EXTRAIT DU DOCUMENT =
——

Guillaume Apollinaire (1880-1918) et André Salmon (1881-1969) se sont rencontrés dans un caveau littéraire le 25 avril 1903 et, rapidement, sont devenus amis. Salmon, journaliste, vivait à Paris, Apollinaire y était alors employé de banque et logeait chez sa mère dans la banlieue, ce qui explique que leur correspondance soit peu abondante. Des lettres ont peut-être été perdues, aucune n’est donnée de novembre 1905 à juin 1906. L’éditrice de l’ensemble a ajouté divers documents : des dédicaces, des textes que l’un écrivait pour saluer une publication de l’autre. Le florilège rassemble les proses et poèmes que Salmon, tout au long de sa vie, a publiés autour d’Apollinaire et de son œuvre.

 

Bien des lettres sont des témoignages d’amitié, ainsi, Apollinaire envoyant à Salmon des épreuves de poèmes pour une revue qu’il n’a pu relire, précise « si recopiant (...) il m’était échappé quelque erreur, corrige comme ton bon goût te l’inspirera ». La dédicace de L’Héresiarque & Cie du même à son ami est le témoignage d’un lien très fort, « Hommage d’une amitié qui ne peut finir », comme celle de Salmon pour Monstres choisis, « Ton vieil ami qui t’admire » Dans le même sens, Apollinaire envoie à Jeanne Salmon une lettre protestant de son amitié et s’excusant de ses possibles maladresses. Aucune surprise donc à lire les comptes rendus que les deux amis font de leurs ouvrages respectifs ; on note que Salmon voit justement dans Les peintres cubistes que « les plus belles pages du livre sont incontestablement celles consacrées à Pablo Picasso » — tous deux avaient rencontré le peintre en 1905. Les lettres d’Apollinaire étaient parfois sous forme de poème : on retient en particulier celui du 13 juillet 1909, jour du mariage de Salmon, où il écrit : « On a pavoisé Paris parce que mon ami André Salmon s’y marie ». La dernière lettre est de Jean Cocteau à Salmon, « Le pauvre Apollinaire est mort. Picasso est trop triste pour écrire — il me demande de le faire ».

——

LIGNES =

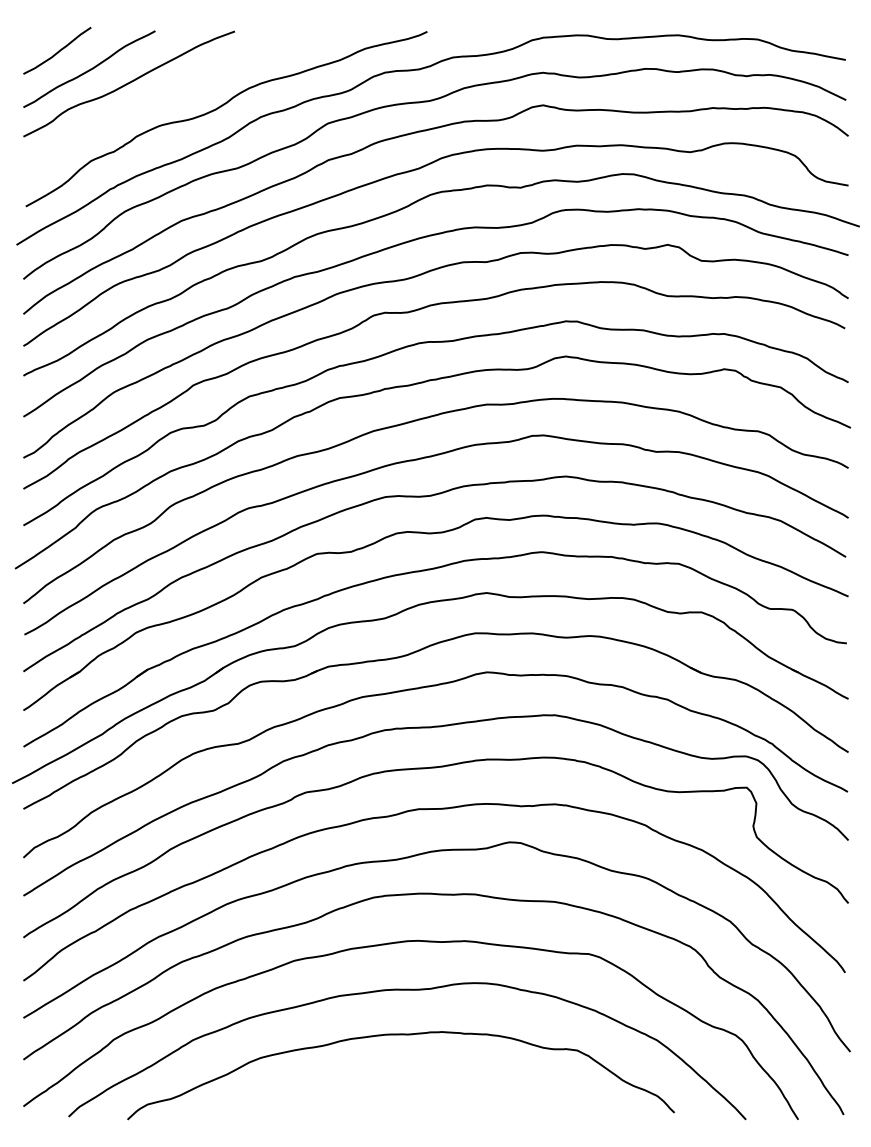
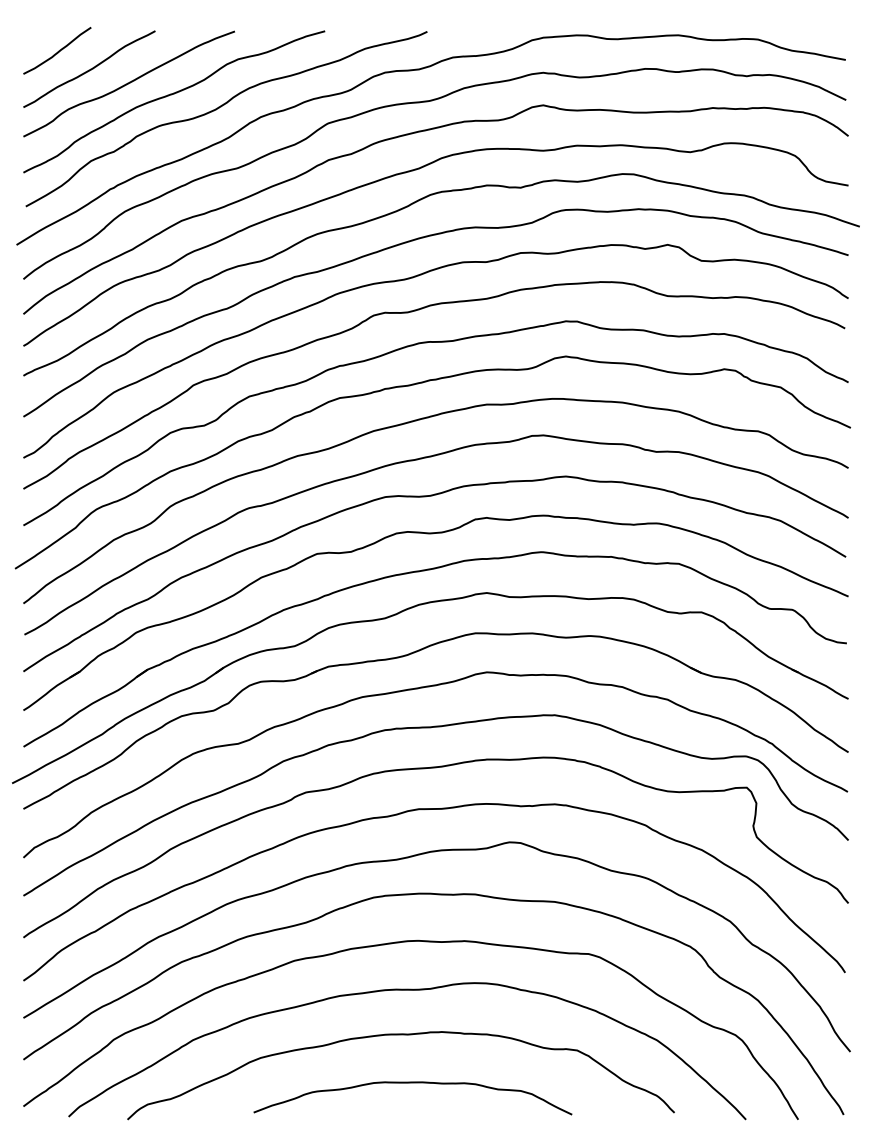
curve at (171, 95): none -> present
curve at (412, 1083): none -> present
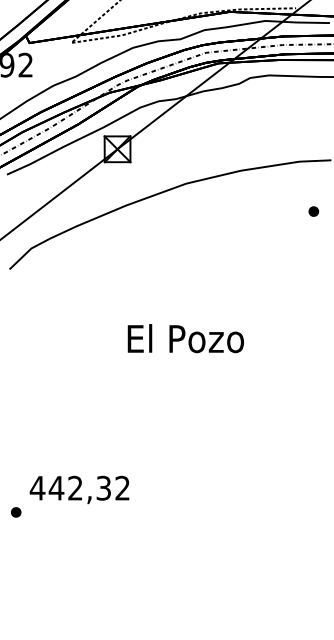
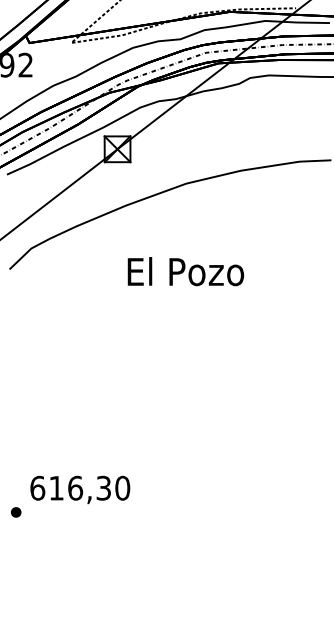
part at (313, 211): present -> none
text at (185, 338) position: (185, 338) -> (185, 271)
text at (79, 487): 442,32 -> 616,30
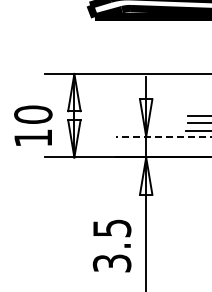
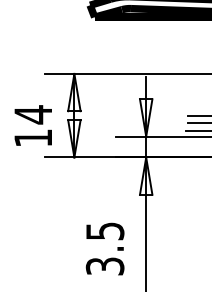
text at (33, 114): 10 -> 14
line at (163, 136): dashed -> solid
text at (111, 245) position: (111, 245) -> (104, 248)
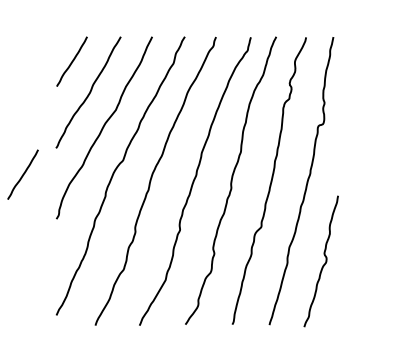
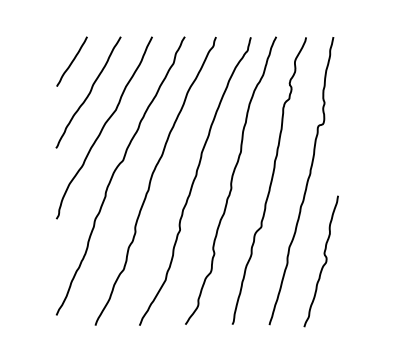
line at (22, 174): present -> none
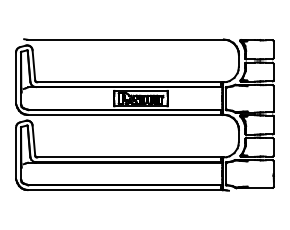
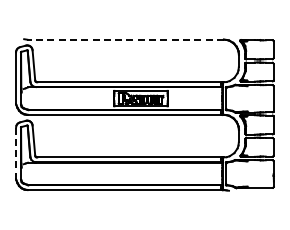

——

CONSIGNES =
1) Dans l'extrait sur Apollinaire et Salmon, à quelle date et dans quel lieu les deux hommes se sont-ils rencontrés ?
2) Pouvez-vous résumer en trois phrases au plus, en gardant ses faits principaux, le paragraphe de l'extrait sur Apollinaire et Salmon qui commence par « Guillaume Apollinaire (1880-1918) et André Salmon » ?
3) Pouvez-vous poursuivre l'extrait sur l'amitié d'Apollinaire et de Salmon après sa dernière phrase ?

RÉSULTATS PAR TÂCHE =
1) Le 25 avril 1903, dans un caveau littéraire.

2) Apollinaire (1880-1918) et Salmon (1881-1969) se sont rencontrés le 25 avril 1903 dans un caveau littéraire et sont vite devenus amis. Leur correspondance est peu abondante, car Salmon, journaliste, vivait à Paris, tandis qu'Apollinaire, employé de banque, logeait chez sa mère en banlieue ; aucune lettre n'est donnée de novembre 1905 à juin 1906. L'éditrice y a ajouté des dédicaces et des textes saluant les publications de l'autre, et le florilège réunit les proses et poèmes que Salmon a publiés autour d'Apollinaire et de son œuvre.

3)
 

Les vingt textes du florilège abordent plusieurs aspects de la vie et de l’œuvre d’Apollinaire, l’ensemble débutant par l’annonce de son décès, puis continuant par son rôle pour faire connaître les jeunes peintres.  Dans un tombeau poétique, Le jour et la nuit, Salmon rapporte les honneurs militaires rendus à Apollinaire et donne aux douze soldats et au lieutenant des professions toutes à des degrés divers liées aux goûts d’Apollinaire ; le poème s’achève avec le nom d’Ungaretti qu’Apollinaire avait rencontré à Paris et dont il avait traduit quelques poèmes. Salmon revient sur les années de la création des Mamelles de Tirésias et développe à propos des « intentions radicales » d’Apollinaire homme de théâtre. La reprise par une jeune troupe en 1938 de la pièce est l’occasion de prendre ses distances vis-à-vis des « débordements surréalistes », mais Salmon note justement dans ses Souvenirs sans fin le rôle de précurseur d’Apollinaire : le poème "Lundi rue Christine" (publié dans Calligrammes) a été composé à partir de propos « ou idiots en plein, ou incohérents » recueillis et assemblés, bien avant « la première intuition surréaliste ».  Dans un passage des Souvenirs sans fin, il fait la chronique de « celui qui ne sut pas jouer avec l’Amour », rendant ailleurs hommage à l’épouse, Jacqueline, qui « administrera pieusement, scrupuleusement la carrière posthume de Guillaume Apollinaire. ». En 1952, il préface un recueil de poèmes inédits, Le Guetteur mélancolique, en 1954 il relate quelques traits de la vie d’Apollinaire depuis leur rencontre jusqu’au 9 novembre 1918. Il suit également l’activité de journaliste de son ami, qui le remplace à L’Intransigeant, fondant la rubrique "La Vie artistique" tenue de 1910 à 1914.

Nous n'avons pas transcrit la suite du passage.